#### Page ####
Campeonato Anual FEM
- Season: 2024
- Dates: 13 April 2024 –
- Champions: Libertad
- Copa Libertadores Femenina: Libertad Olimpia
- Matches: 132
- Goals: 610 (4.62 per match)
- Top goalscorer: Liza Larrea and Amada Peralta (30 goals each)
- Biggest home win: Olimpia 12-0 Tacuary (12 August 2024) Olimpia 12-0 Luqueño (8 September 2024)
- Biggest away win: Nacional/Humaitá 1-14 Libertad (8 September 2024)

= 2024 Paraguayan Women's Football Championship =

The 2024 Campeonato Anual FEM was the twenty-fourth official Paraguayan Annual W Championship, the highest league of women's association football in Paraguay. It was organized by the Paraguayan Football Association.

== Competition system ==
Unlike previous seasons, starting with this edition the Apertura and Clausura tournaments will no longer be played. This is due to the implementation of the Copa efe, the Copa Paraguay FEM and the Supercopa FEM, all of which are new local tournaments.

With this new format, the championship will take place from April to September of the current year; and both the champion and vice-champion teams will qualify for the 2025 Copa Libertadores Femenina.
#### Stored rows ####
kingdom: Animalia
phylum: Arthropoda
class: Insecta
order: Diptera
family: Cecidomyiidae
####
#### Stored rows ####
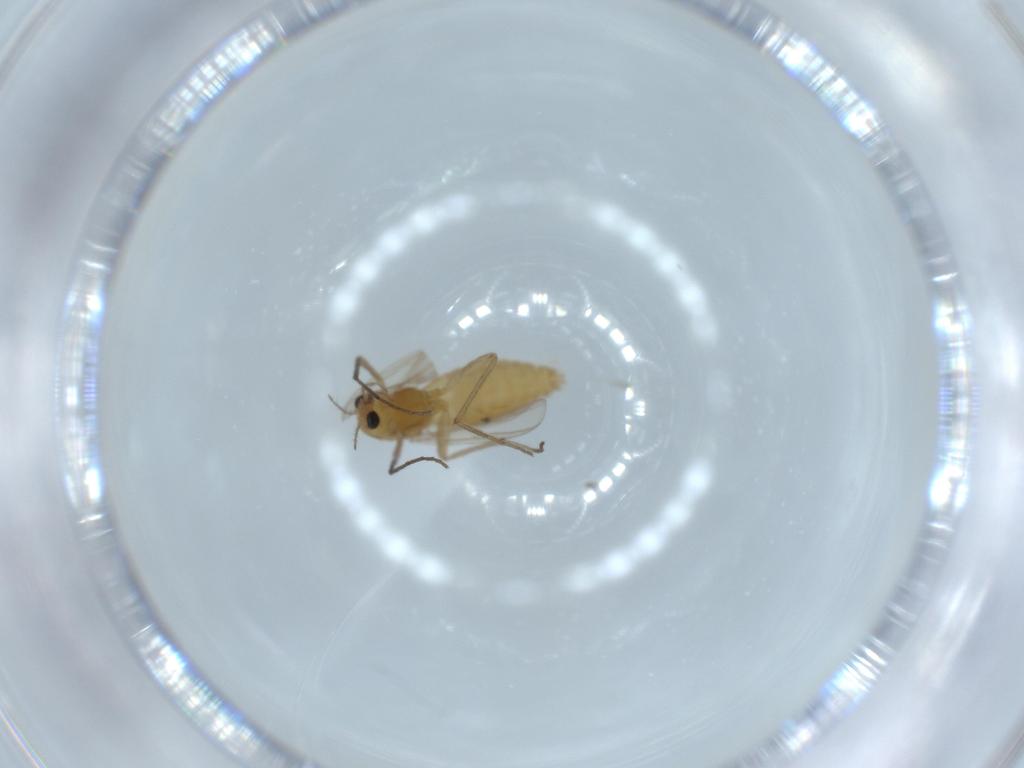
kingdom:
####
#### Stored rows ####
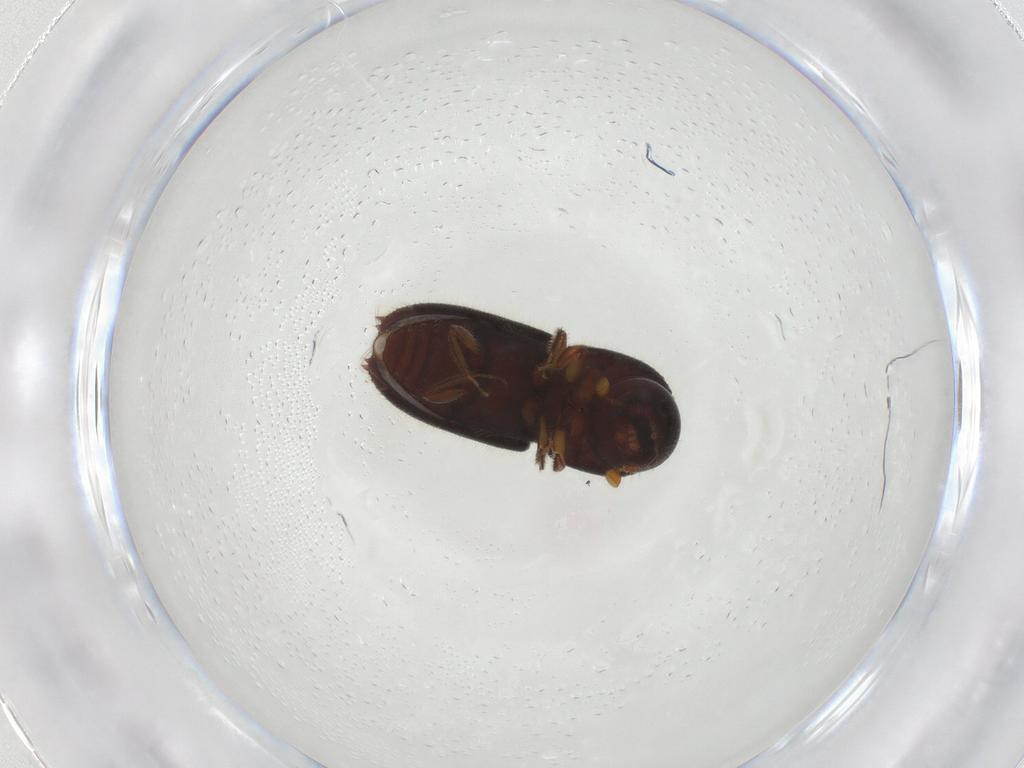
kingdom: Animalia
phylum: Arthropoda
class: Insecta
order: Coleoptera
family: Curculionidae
####
Write the next part of the article above on the 2024 Paraguayan women's football championship, picking up after its final sentence.

== Teams ==

=== Location ===
The majority of the clubs (8) are concentrated in the country's capital, while three are located a short distance away in cities of the Departamento Central. One is located in the department of Amambay and one is located in Alto Paraná. The Centro de Alto Rendimiento de Fútbol Femenino (CARFEM), property of the Paraguayan Football Association, is included due to its frequent use by teams that choose to officiate there as home venues.

- Note: The social and administrative headquarters of the Sol de América club is in Barrio Obrero, Asunción, but its playing field is located in Villa Elisa where it has been home since 1985.

| Department/District | Quantity | Teams |
|---|---|---|
| Asunción | 8 | Cerro Porteño / Olimpia / Guaraní / Libertad / Nacional* / Tacuary / Sportivo Ameliano / Sportivo Trinidense |
| Central Department | 3 | Sol de América / Sportivo Luqueño / Deportivo Humaitá* |
| Amambay Department | 1 | Sportivo 2 de Mayo |
| Alto Paraná Department | 1 | General Caballero |

| * | They play as Nacional/Deportivo Humaitá. |

=== Teams information ===
List of the teams that will play the two tournaments of the season. The number of participating teams for this season is 12.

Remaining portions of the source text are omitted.